• Problem to solve: Using the entries below, return word for word the lines from the one containing "Find the shelf" up to and including the last.

━━━━━ Working data ━━━━━

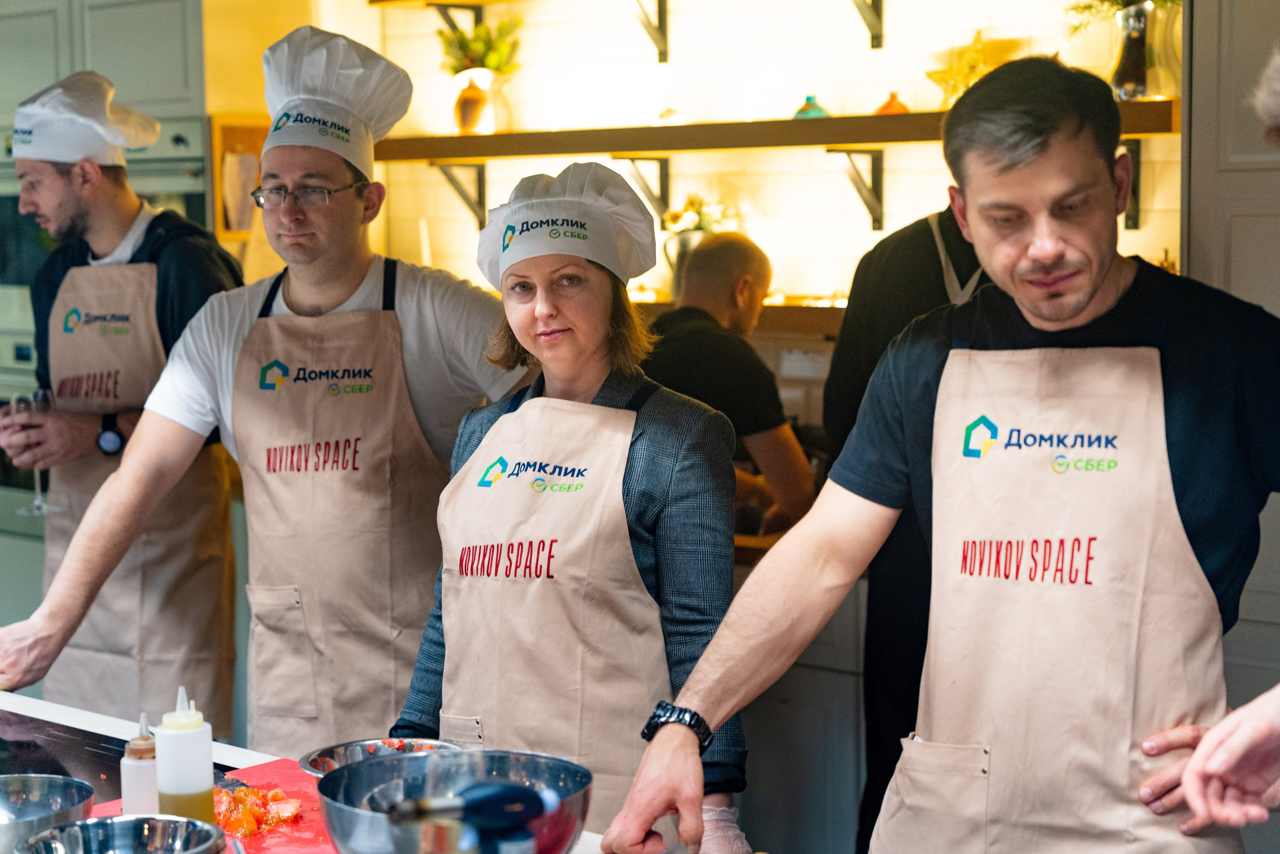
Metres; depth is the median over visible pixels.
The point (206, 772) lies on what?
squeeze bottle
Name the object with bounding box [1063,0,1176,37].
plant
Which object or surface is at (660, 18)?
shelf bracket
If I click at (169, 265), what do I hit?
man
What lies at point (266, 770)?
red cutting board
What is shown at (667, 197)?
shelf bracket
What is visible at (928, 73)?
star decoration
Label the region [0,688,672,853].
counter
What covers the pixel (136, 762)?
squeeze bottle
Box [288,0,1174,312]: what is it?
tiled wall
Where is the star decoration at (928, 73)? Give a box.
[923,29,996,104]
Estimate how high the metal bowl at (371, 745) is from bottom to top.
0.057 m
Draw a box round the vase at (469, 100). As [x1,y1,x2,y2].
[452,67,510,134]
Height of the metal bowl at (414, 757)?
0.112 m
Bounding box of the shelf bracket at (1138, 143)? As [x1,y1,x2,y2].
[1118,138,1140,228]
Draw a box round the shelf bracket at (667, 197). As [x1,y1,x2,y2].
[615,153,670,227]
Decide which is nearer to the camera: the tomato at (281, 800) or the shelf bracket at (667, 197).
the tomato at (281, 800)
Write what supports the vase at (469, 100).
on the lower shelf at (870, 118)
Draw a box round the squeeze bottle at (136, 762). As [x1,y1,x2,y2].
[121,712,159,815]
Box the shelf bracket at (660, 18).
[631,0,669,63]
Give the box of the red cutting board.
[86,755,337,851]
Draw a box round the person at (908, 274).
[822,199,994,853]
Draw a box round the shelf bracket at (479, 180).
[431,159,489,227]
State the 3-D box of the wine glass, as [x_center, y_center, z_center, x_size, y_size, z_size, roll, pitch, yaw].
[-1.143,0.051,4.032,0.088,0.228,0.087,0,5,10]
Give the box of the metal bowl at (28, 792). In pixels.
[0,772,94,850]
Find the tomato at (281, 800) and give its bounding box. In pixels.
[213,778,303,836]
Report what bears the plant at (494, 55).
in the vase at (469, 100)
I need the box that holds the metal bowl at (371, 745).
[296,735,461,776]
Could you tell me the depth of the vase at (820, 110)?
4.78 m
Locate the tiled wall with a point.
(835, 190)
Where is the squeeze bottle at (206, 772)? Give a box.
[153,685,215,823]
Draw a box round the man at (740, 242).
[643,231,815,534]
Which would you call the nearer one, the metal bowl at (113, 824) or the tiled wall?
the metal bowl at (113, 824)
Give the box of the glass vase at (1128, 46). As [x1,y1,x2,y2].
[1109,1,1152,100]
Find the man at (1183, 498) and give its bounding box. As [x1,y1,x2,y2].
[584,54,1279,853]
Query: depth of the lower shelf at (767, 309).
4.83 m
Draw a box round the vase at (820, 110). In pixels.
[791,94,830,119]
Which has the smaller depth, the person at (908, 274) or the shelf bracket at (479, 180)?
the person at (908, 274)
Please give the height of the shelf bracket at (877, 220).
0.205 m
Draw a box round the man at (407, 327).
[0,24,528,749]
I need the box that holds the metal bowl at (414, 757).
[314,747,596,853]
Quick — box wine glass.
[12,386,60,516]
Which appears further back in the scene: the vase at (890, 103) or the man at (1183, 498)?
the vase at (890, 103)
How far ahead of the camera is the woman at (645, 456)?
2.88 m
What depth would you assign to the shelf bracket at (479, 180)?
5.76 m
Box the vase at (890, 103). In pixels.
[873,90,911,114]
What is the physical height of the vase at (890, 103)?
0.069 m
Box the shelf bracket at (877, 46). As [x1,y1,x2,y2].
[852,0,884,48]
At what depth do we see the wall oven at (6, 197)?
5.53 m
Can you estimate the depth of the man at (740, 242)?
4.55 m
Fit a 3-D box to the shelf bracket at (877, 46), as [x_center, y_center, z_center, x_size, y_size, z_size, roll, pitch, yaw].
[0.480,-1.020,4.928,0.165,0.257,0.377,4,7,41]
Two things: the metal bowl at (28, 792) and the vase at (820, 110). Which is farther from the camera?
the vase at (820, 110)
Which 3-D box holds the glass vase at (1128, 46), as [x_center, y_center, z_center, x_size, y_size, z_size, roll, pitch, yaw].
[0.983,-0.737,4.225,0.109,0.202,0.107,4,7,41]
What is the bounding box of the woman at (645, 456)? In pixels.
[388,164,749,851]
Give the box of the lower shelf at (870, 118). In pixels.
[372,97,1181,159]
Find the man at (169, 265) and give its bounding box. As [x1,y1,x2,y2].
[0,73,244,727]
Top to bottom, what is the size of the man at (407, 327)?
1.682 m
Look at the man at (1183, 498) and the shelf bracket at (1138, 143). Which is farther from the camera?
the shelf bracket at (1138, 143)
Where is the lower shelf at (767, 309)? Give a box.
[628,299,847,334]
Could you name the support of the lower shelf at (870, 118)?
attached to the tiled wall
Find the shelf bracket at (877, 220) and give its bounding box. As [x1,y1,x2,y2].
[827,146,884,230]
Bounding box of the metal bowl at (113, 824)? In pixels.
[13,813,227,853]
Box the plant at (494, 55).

━━━━━

• Result of this exercise:
Find the shelf bracket at (877, 220) and give its bounding box. As [x1,y1,x2,y2].
[827,146,884,230]
Bounding box of the metal bowl at (113, 824)? In pixels.
[13,813,227,853]
Box the plant at (494, 55).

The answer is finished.